1.77¢ per kWh is no longer an especially stunning price for wind generation, which hit prices as low as 0.85¢ for onshore turbines last year, according to The Independent. EcoWatch reports that offshore wind has been coming in even lower, down to 0.54¢ per kWh.
Enel’s four winning wind bids envision a total capacity of 593 megawatts. “Enel will be investing US$700 million in Mexico to help complete the plants,” GTM adds, “which are expected to enter operation in the first half of 2020.”
Enel also plans to put all of its renewable energy projects—which in addition to the four wind projects include 53 megawatts of hydro in Mexico, with 992 megawatts of solar in its pipeline—into “a special-purpose vehicle that will be 80% owned by the Caisse de dépot et placement du Québec and the Mexican pension fund CKD Infraestructura México,” GTM notes.

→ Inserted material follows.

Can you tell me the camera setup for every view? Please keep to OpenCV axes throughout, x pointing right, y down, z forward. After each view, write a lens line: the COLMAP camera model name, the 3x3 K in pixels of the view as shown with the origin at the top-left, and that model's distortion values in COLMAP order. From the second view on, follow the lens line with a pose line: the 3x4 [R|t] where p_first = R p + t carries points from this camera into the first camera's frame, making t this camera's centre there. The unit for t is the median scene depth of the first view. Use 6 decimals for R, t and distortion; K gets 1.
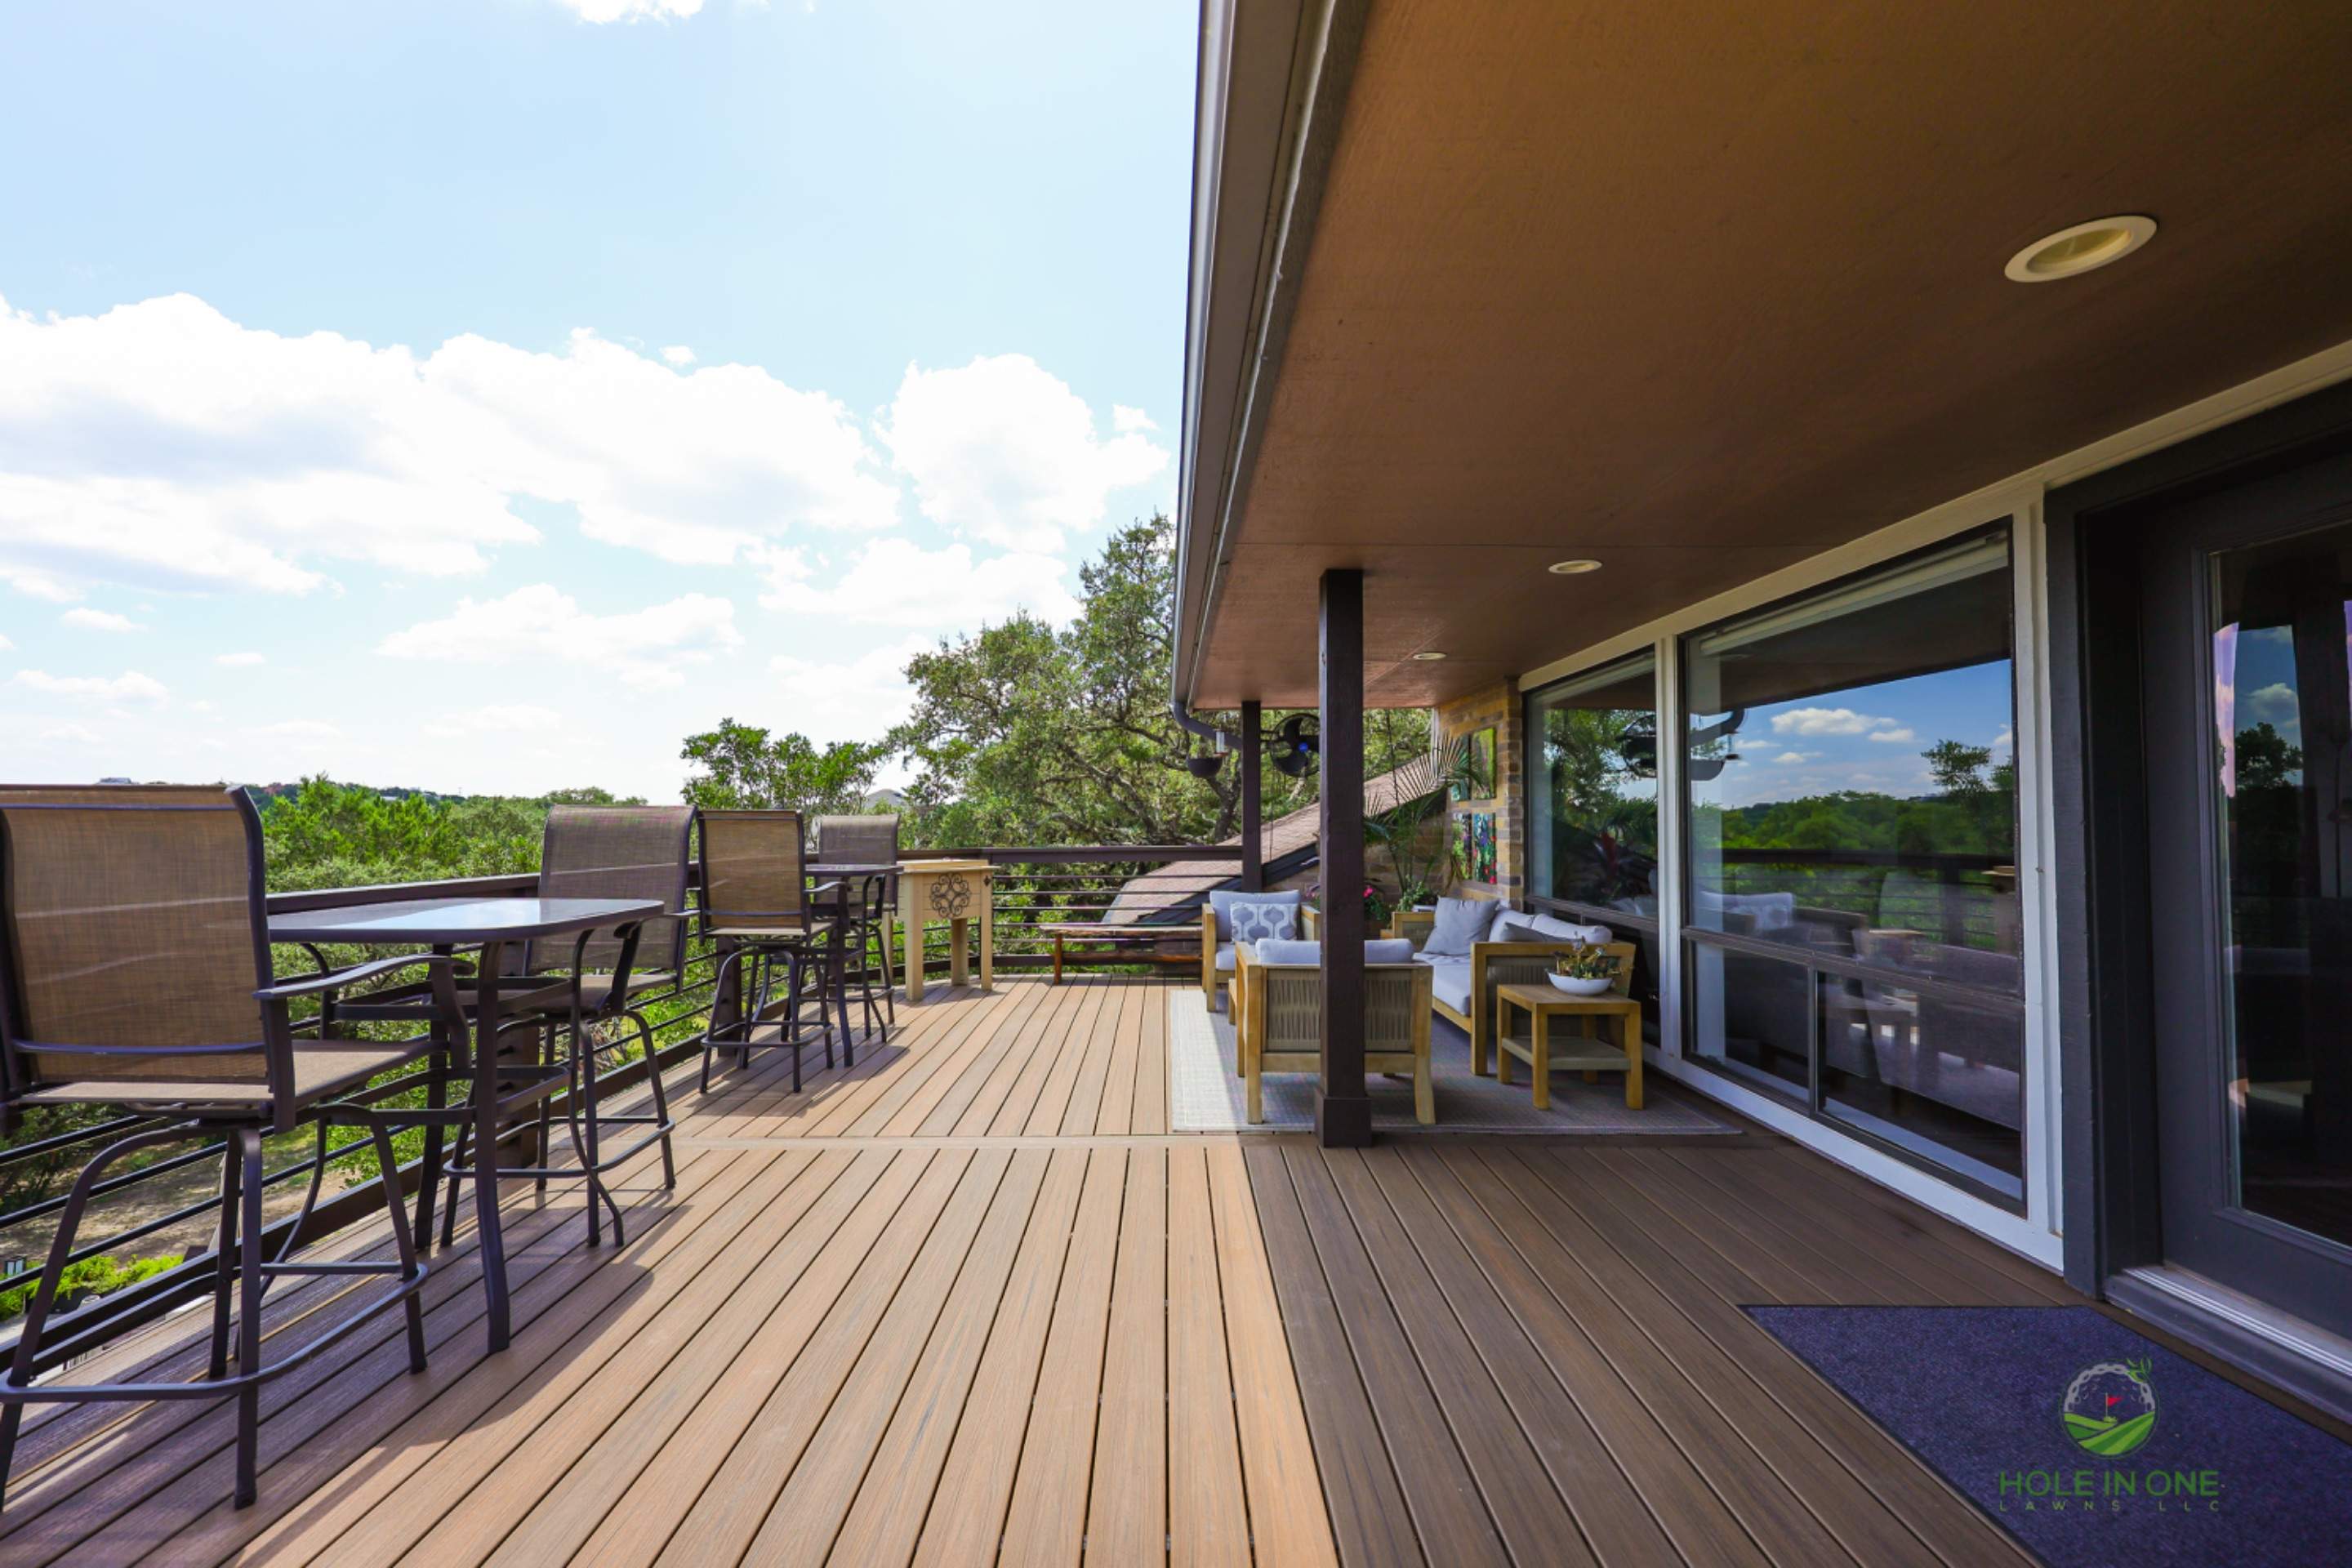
lens RADIAL K [[953.1, 0, 1175.0], [0, 953.1, 820.1], [0, 0, 1]] dist [0.000265, -0.000113]
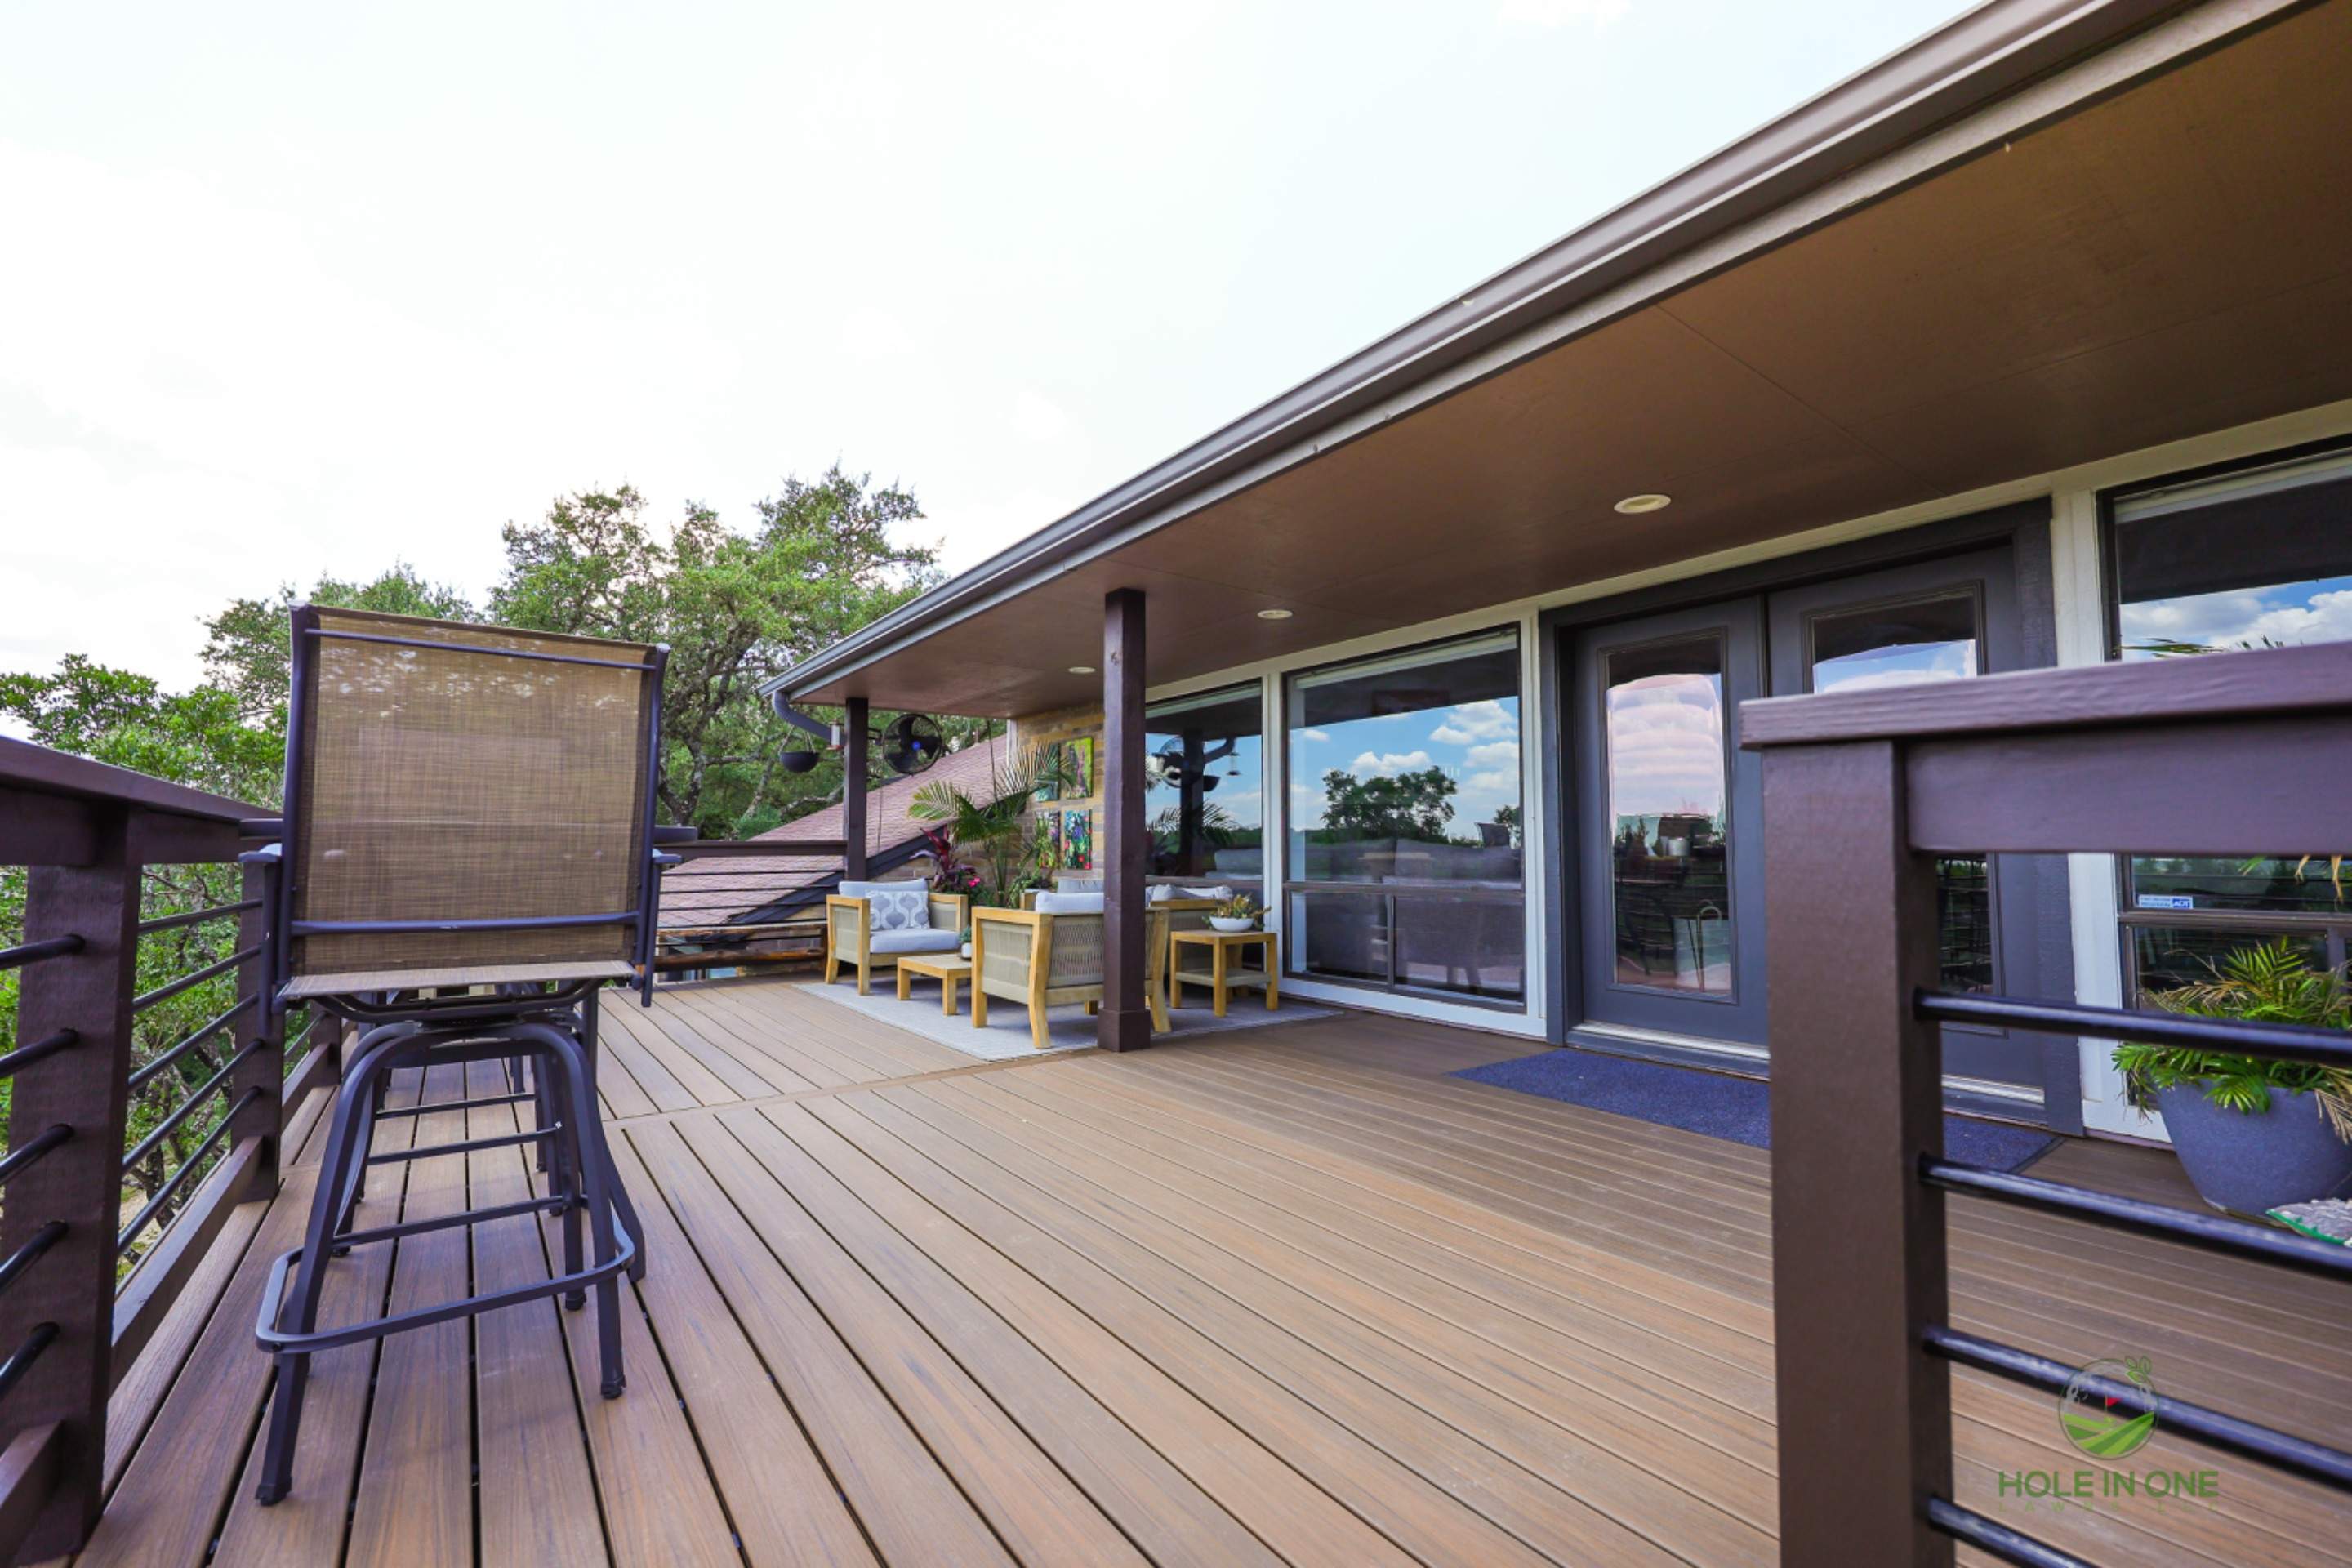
lens RADIAL K [[966.6, 0, 1174.0], [0, 966.6, 829.2], [0, 0, 1]] dist [-0.000123, -0.000075]
pose [[0.808424, 0.011752, 0.588484, -0.409200], [0.002756, 0.999714, -0.023750, 0.065659], [-0.588595, 0.020821, 0.808160, -0.045924]]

The lowest price achieved by solar in the Mexican auction was actually 1.97¢ per kWh—not quite 1.77¢, but still a none-too-shabby new record for Latin America.
Honours for the world’s cheapest solar still belong to Abu Dhabi developer Masdar, with a bid of 1.79¢ per kWh for 300 megawatts of supply in Saudi Arabia that earned widespread skepticism from industry media.